I am not sure how to achieve the same with bash. However, something like the following might do:

nohup sleep 100 &
innaM
+4  A: 

First the fork bomb can be written:

foo()
{
    foo|foo&
}
foo

Which makes it a little clearer - each iteration starts two subprocesses, then dies. So if the forking fails, it won't hang around.

Therefore all we have to do is make the forking temporarily fail. Thus we create processes that sleep 100 and occupy process space, as the sleep processes do.

The zsh &! is like & but disowns the new process (doesn't kill it at logoff) - it's probably not important in this example. (manual) It can be replaced with nohup.

Therefore the bash:

while (nohup sleep 100 &) do; done

should work.

Douglas Leeder
+3  A: 

The reason that a fork-bomb works is because there is a finite limit to the number of processes that can be running at any one time, and a fork-bomb is designed to fill this limit.

Because the forkbomb code you provided dies if it cannot spawn a child process, the parent processes do not actually hang around, but the fact that the children keep creating new grand*-children keeps the process table full.

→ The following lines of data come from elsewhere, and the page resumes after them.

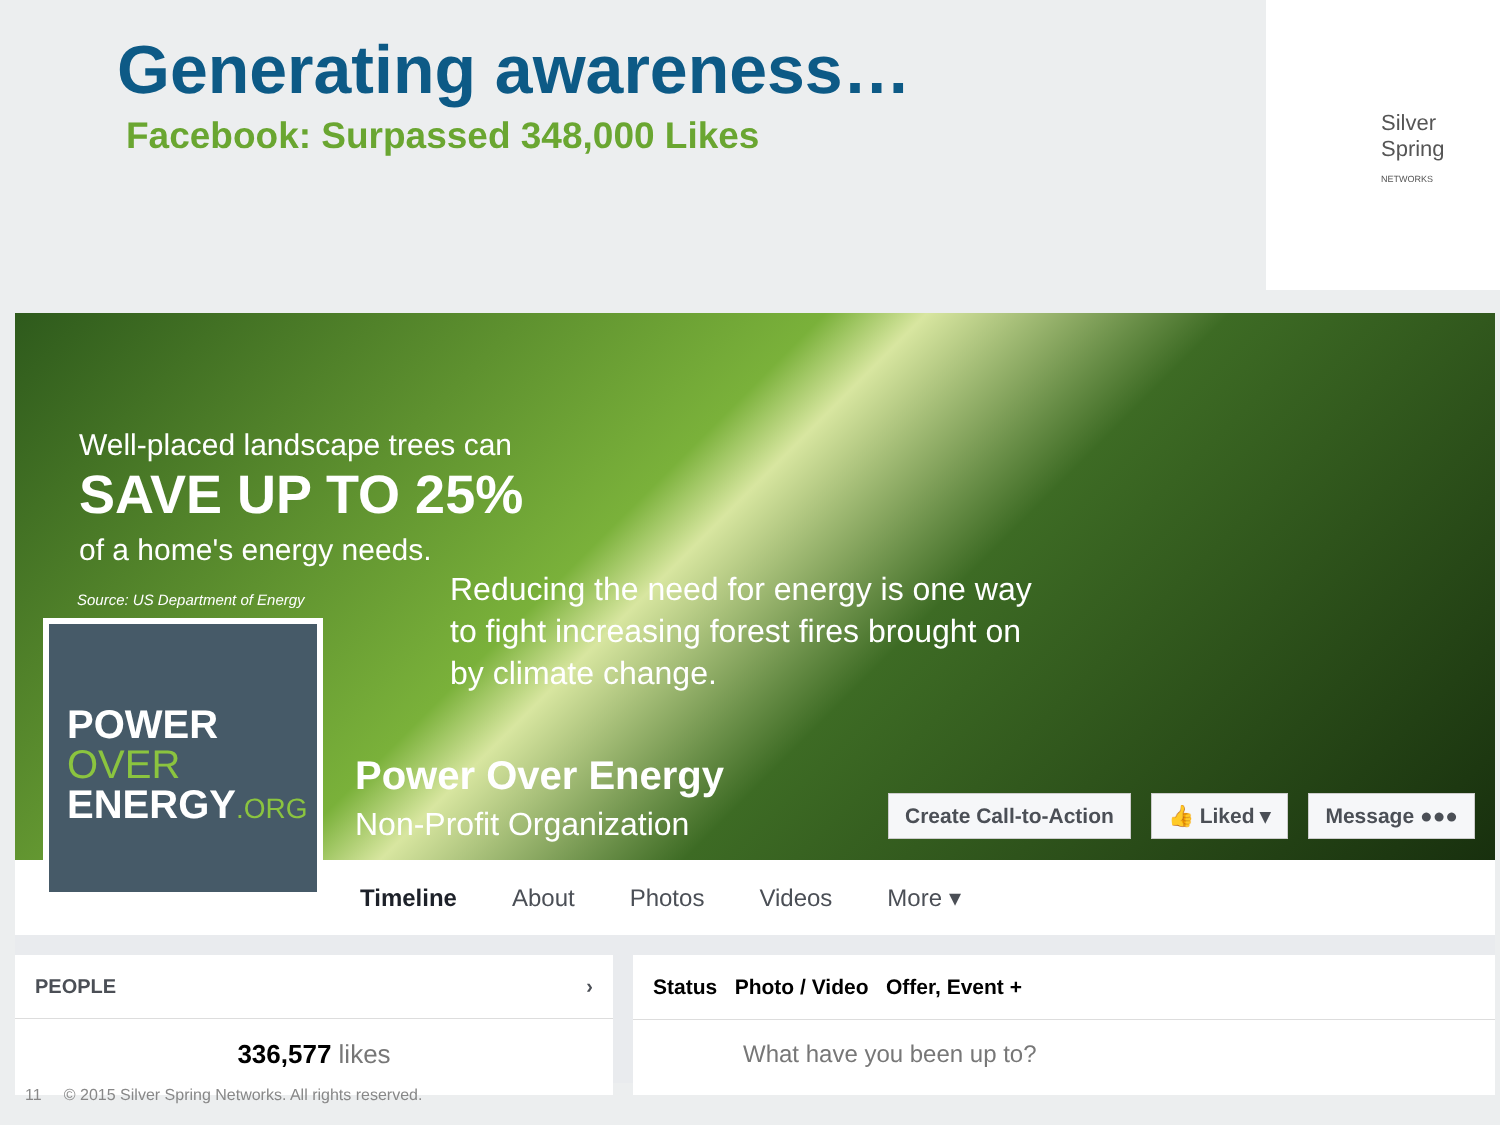Generating awareness…
Facebook: Surpassed 348,000 Likes
Silver Spring
NETWORKS
Well-placed landscape trees can
SAVE UP TO 25%
of a home's energy needs.
Source: US Department of Energy
Reducing the need for energy is one way
to fight increasing forest fires brought on
by climate change.
Power Over Energy
Non-Profit Organization
Create Call-to-Action 👍 Liked ▾ Message ●●●
POWER
OVER
ENERGY.ORG
Timeline About Photos Videos More ▾
PEOPLE ›
336,577 likes
Status Photo / Video Offer, Event +
What have you been up to?
11 © 2015 Silver Spring Networks. All rights reserved.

So the sleep solution is designed to sneak in some processes that just sleep for a short period of time, and for each sleep process that manages to be created, there are less fork-bombs happening. Eventually the sleep processes fill up the proces table themselves and the fork bombs die off.

Once the process table is full off sleep processes the while loop can be killed, and the sleep processes will die once their sleep time is up. Problem solved.

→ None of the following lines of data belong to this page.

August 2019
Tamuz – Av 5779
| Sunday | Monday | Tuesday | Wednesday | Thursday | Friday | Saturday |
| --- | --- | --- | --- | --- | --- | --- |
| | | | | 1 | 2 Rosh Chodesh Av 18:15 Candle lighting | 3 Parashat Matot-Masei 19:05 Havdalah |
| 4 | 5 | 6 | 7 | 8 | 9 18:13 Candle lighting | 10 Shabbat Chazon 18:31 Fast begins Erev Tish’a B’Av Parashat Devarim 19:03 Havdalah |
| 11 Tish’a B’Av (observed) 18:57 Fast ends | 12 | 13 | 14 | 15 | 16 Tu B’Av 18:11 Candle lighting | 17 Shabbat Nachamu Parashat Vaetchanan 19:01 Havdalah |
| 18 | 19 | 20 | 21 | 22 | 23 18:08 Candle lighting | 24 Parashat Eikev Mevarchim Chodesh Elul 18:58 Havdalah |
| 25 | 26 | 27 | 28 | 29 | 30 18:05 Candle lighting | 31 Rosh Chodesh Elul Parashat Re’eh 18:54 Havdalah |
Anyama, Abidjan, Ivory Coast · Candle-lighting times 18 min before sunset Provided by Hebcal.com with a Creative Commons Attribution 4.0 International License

As has already been mentioned the important part of the zsh command is the run-in-background &, so the bash command would basically be the same as given in the other answers:

while (sleep 100 &) do; done

I don't think that the nohup/! part is important unless you want to log out within the sleep time, but I'd be happy to be set straight if I am wrong.

David Dean
A: 

Hi guys, I'm the guy who wrote that part of the Wikipedia article (and who "discovered" this cure after accidentally starting the fork bomb on my system!).

The reason for the "&!" instead of "&" is indeed to prevent zsh from doing job-control over the new process, i.e., trying to care when and if it finished. I don't remember exactly why job control was a problem when I tried it, but it was. You can actually try it to see how the "cure" works and what happens if you don't prevent job control. Maybe the problem with job control had to do with some bug in zsh that doesn't even exist in bash, and maybe it is no longer relevant in zsh either.

So try just an "&" with bash, and if job control is interfering, try to disable it ("set +m") and hopefully this would work.

You're right that the wikipedia article should probably not be zsh dependent.